Hello, I'm Keith and happy to help you with your question.

It is a key part of the favourable tax treatment which woodland receives is that CGT does not apply to the value of the wood as opposed to the land. Once this element of gain is deducted then the balance remaining is the only bit subject to the tax. There is an Annual Exempt Allowance (AEA) of 11K each available to offset the gain. Thus the gain is 13.3K each so, even if no wood value is excluded, the gain is reduced to 2.3K by the AEA. Gains are taxed at 18% or 28% or a combination of the two rates depending upon the taxpayers' income including the gain in the year of sale, so possible worst case scenario is slightly less than GBP 650 each of tax due.

Any gain may be available as Roll Over Relief and deferred if a reinvestment in woodland is made.
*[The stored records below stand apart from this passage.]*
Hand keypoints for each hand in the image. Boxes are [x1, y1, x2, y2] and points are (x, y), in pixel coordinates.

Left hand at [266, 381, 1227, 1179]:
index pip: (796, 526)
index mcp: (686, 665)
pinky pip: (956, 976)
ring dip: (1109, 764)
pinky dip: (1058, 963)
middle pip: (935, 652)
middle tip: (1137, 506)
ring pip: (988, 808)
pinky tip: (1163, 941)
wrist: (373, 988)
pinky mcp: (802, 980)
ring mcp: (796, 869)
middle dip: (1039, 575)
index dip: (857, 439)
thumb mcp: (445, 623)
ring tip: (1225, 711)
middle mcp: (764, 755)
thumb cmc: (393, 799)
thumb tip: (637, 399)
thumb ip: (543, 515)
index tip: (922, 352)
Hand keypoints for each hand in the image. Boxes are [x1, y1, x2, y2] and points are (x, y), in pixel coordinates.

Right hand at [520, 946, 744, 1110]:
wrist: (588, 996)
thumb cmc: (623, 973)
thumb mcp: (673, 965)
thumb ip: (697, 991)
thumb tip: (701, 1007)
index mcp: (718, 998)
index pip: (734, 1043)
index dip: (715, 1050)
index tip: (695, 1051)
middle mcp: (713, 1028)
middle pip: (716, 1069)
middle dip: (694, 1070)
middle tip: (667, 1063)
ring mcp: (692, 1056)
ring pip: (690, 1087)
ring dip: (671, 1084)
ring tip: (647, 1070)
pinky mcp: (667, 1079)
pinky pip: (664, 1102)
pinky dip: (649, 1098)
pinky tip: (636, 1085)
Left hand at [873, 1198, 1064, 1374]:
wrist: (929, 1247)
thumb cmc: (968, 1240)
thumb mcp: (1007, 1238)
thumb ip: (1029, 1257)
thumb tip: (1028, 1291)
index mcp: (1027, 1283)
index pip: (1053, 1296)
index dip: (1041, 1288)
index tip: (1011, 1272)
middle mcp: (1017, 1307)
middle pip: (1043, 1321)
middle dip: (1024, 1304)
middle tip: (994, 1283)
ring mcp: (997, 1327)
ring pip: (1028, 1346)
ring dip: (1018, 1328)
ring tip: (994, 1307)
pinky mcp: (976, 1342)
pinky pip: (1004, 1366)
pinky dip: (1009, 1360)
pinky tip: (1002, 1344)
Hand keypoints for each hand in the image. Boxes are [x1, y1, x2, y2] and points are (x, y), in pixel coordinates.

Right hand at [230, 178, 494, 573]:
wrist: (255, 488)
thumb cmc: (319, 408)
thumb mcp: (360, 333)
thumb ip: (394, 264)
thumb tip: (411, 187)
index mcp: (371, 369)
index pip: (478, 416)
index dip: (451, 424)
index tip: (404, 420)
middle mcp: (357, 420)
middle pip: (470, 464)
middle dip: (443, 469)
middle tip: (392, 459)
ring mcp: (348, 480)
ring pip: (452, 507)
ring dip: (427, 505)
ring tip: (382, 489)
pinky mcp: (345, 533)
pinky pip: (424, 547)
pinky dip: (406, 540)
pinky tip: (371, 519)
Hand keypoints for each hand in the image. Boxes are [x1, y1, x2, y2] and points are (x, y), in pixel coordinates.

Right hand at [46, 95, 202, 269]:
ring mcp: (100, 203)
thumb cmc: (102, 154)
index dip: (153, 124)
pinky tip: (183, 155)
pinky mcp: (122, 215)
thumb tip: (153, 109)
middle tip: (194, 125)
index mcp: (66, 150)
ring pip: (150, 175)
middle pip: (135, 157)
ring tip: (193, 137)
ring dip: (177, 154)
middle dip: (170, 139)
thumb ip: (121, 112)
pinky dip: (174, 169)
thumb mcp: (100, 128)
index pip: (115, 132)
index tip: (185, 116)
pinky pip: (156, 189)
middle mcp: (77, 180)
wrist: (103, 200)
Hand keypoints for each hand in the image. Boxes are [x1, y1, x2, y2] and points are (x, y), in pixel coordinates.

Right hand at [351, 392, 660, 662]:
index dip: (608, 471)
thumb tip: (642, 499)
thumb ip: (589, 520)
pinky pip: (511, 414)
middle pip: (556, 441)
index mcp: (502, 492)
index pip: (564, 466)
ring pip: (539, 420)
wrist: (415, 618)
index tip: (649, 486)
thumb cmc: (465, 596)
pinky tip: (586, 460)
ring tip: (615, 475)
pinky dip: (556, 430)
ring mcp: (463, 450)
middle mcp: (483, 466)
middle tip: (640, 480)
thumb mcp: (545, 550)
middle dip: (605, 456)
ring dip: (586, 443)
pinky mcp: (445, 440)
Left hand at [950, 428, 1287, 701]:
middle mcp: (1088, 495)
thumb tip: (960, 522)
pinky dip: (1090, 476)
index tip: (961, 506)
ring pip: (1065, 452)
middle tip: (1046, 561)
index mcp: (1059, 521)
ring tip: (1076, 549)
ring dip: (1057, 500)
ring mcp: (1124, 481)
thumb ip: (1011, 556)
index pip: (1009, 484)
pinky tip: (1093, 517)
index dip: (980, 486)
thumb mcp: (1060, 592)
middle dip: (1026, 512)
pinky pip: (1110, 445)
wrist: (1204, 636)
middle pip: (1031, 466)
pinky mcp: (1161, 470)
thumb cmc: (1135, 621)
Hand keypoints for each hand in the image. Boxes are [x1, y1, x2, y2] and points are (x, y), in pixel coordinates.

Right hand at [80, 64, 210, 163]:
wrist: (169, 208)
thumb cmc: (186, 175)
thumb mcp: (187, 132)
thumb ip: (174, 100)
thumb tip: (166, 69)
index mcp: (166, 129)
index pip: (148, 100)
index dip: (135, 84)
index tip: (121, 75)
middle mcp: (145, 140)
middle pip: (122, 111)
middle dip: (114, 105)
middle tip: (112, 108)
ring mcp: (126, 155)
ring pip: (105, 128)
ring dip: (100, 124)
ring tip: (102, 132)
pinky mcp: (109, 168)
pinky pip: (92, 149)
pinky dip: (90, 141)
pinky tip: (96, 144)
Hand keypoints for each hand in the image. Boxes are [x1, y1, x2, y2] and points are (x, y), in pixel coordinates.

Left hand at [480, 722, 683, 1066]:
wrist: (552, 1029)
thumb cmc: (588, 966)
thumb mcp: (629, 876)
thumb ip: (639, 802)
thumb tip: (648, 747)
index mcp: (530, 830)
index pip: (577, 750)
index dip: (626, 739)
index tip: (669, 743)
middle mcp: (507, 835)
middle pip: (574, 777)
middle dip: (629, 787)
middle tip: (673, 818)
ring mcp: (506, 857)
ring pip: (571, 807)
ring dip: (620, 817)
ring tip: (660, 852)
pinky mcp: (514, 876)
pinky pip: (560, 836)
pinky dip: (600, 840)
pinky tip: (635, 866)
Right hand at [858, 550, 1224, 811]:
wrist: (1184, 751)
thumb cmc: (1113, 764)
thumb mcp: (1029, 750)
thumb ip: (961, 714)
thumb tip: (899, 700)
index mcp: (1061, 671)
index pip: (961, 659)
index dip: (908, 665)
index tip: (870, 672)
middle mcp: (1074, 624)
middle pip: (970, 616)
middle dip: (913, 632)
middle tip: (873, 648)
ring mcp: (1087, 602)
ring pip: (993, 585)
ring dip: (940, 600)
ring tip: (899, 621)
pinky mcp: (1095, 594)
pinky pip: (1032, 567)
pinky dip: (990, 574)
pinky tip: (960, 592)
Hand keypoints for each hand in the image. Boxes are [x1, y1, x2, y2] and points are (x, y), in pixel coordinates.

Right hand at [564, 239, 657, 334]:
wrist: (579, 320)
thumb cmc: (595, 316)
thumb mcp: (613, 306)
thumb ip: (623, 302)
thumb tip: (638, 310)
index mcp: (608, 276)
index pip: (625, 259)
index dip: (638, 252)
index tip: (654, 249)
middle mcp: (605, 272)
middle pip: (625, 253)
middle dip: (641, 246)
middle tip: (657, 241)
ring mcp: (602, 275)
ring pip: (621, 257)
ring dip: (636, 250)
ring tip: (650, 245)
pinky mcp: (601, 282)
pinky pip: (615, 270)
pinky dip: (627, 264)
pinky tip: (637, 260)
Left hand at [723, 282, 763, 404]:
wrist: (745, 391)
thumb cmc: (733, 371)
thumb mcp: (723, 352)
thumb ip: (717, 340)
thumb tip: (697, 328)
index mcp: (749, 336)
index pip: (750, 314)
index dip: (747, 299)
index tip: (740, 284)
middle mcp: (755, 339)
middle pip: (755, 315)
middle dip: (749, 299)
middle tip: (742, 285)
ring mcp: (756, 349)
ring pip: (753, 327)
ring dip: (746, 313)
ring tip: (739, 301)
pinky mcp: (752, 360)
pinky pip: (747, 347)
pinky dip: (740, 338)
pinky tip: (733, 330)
Inflation linking for CGT ceased on 30 November 1993. Bank interest paid or received is either available against the trading profit in the former case or included in your income for Income Tax purposes in the latter.

I do hope I have helped you with your question.

Customer: replied 3 years ago.

Thank you Keith, However how much or how do I value 33 acres of wood/ timber (against the land), for instance would the value of the timber be reasonably priced at £15000.00, against the total value of land & timber, therefore the land sale would only have been £71000.00 & not give rise to CGT am I right ? Thanks.

If the value of the gain on the timber is deducted from the overall gain and reduces that gain below 11K [on your figures the overall gain is some 14K] each then you are correct in your surmise that there will by no gain to assess for tax. The value of the wood itself is outside my expertise and indeed that of any tax expert on this site and you would have to seek an independent valuation from an experienced land agent.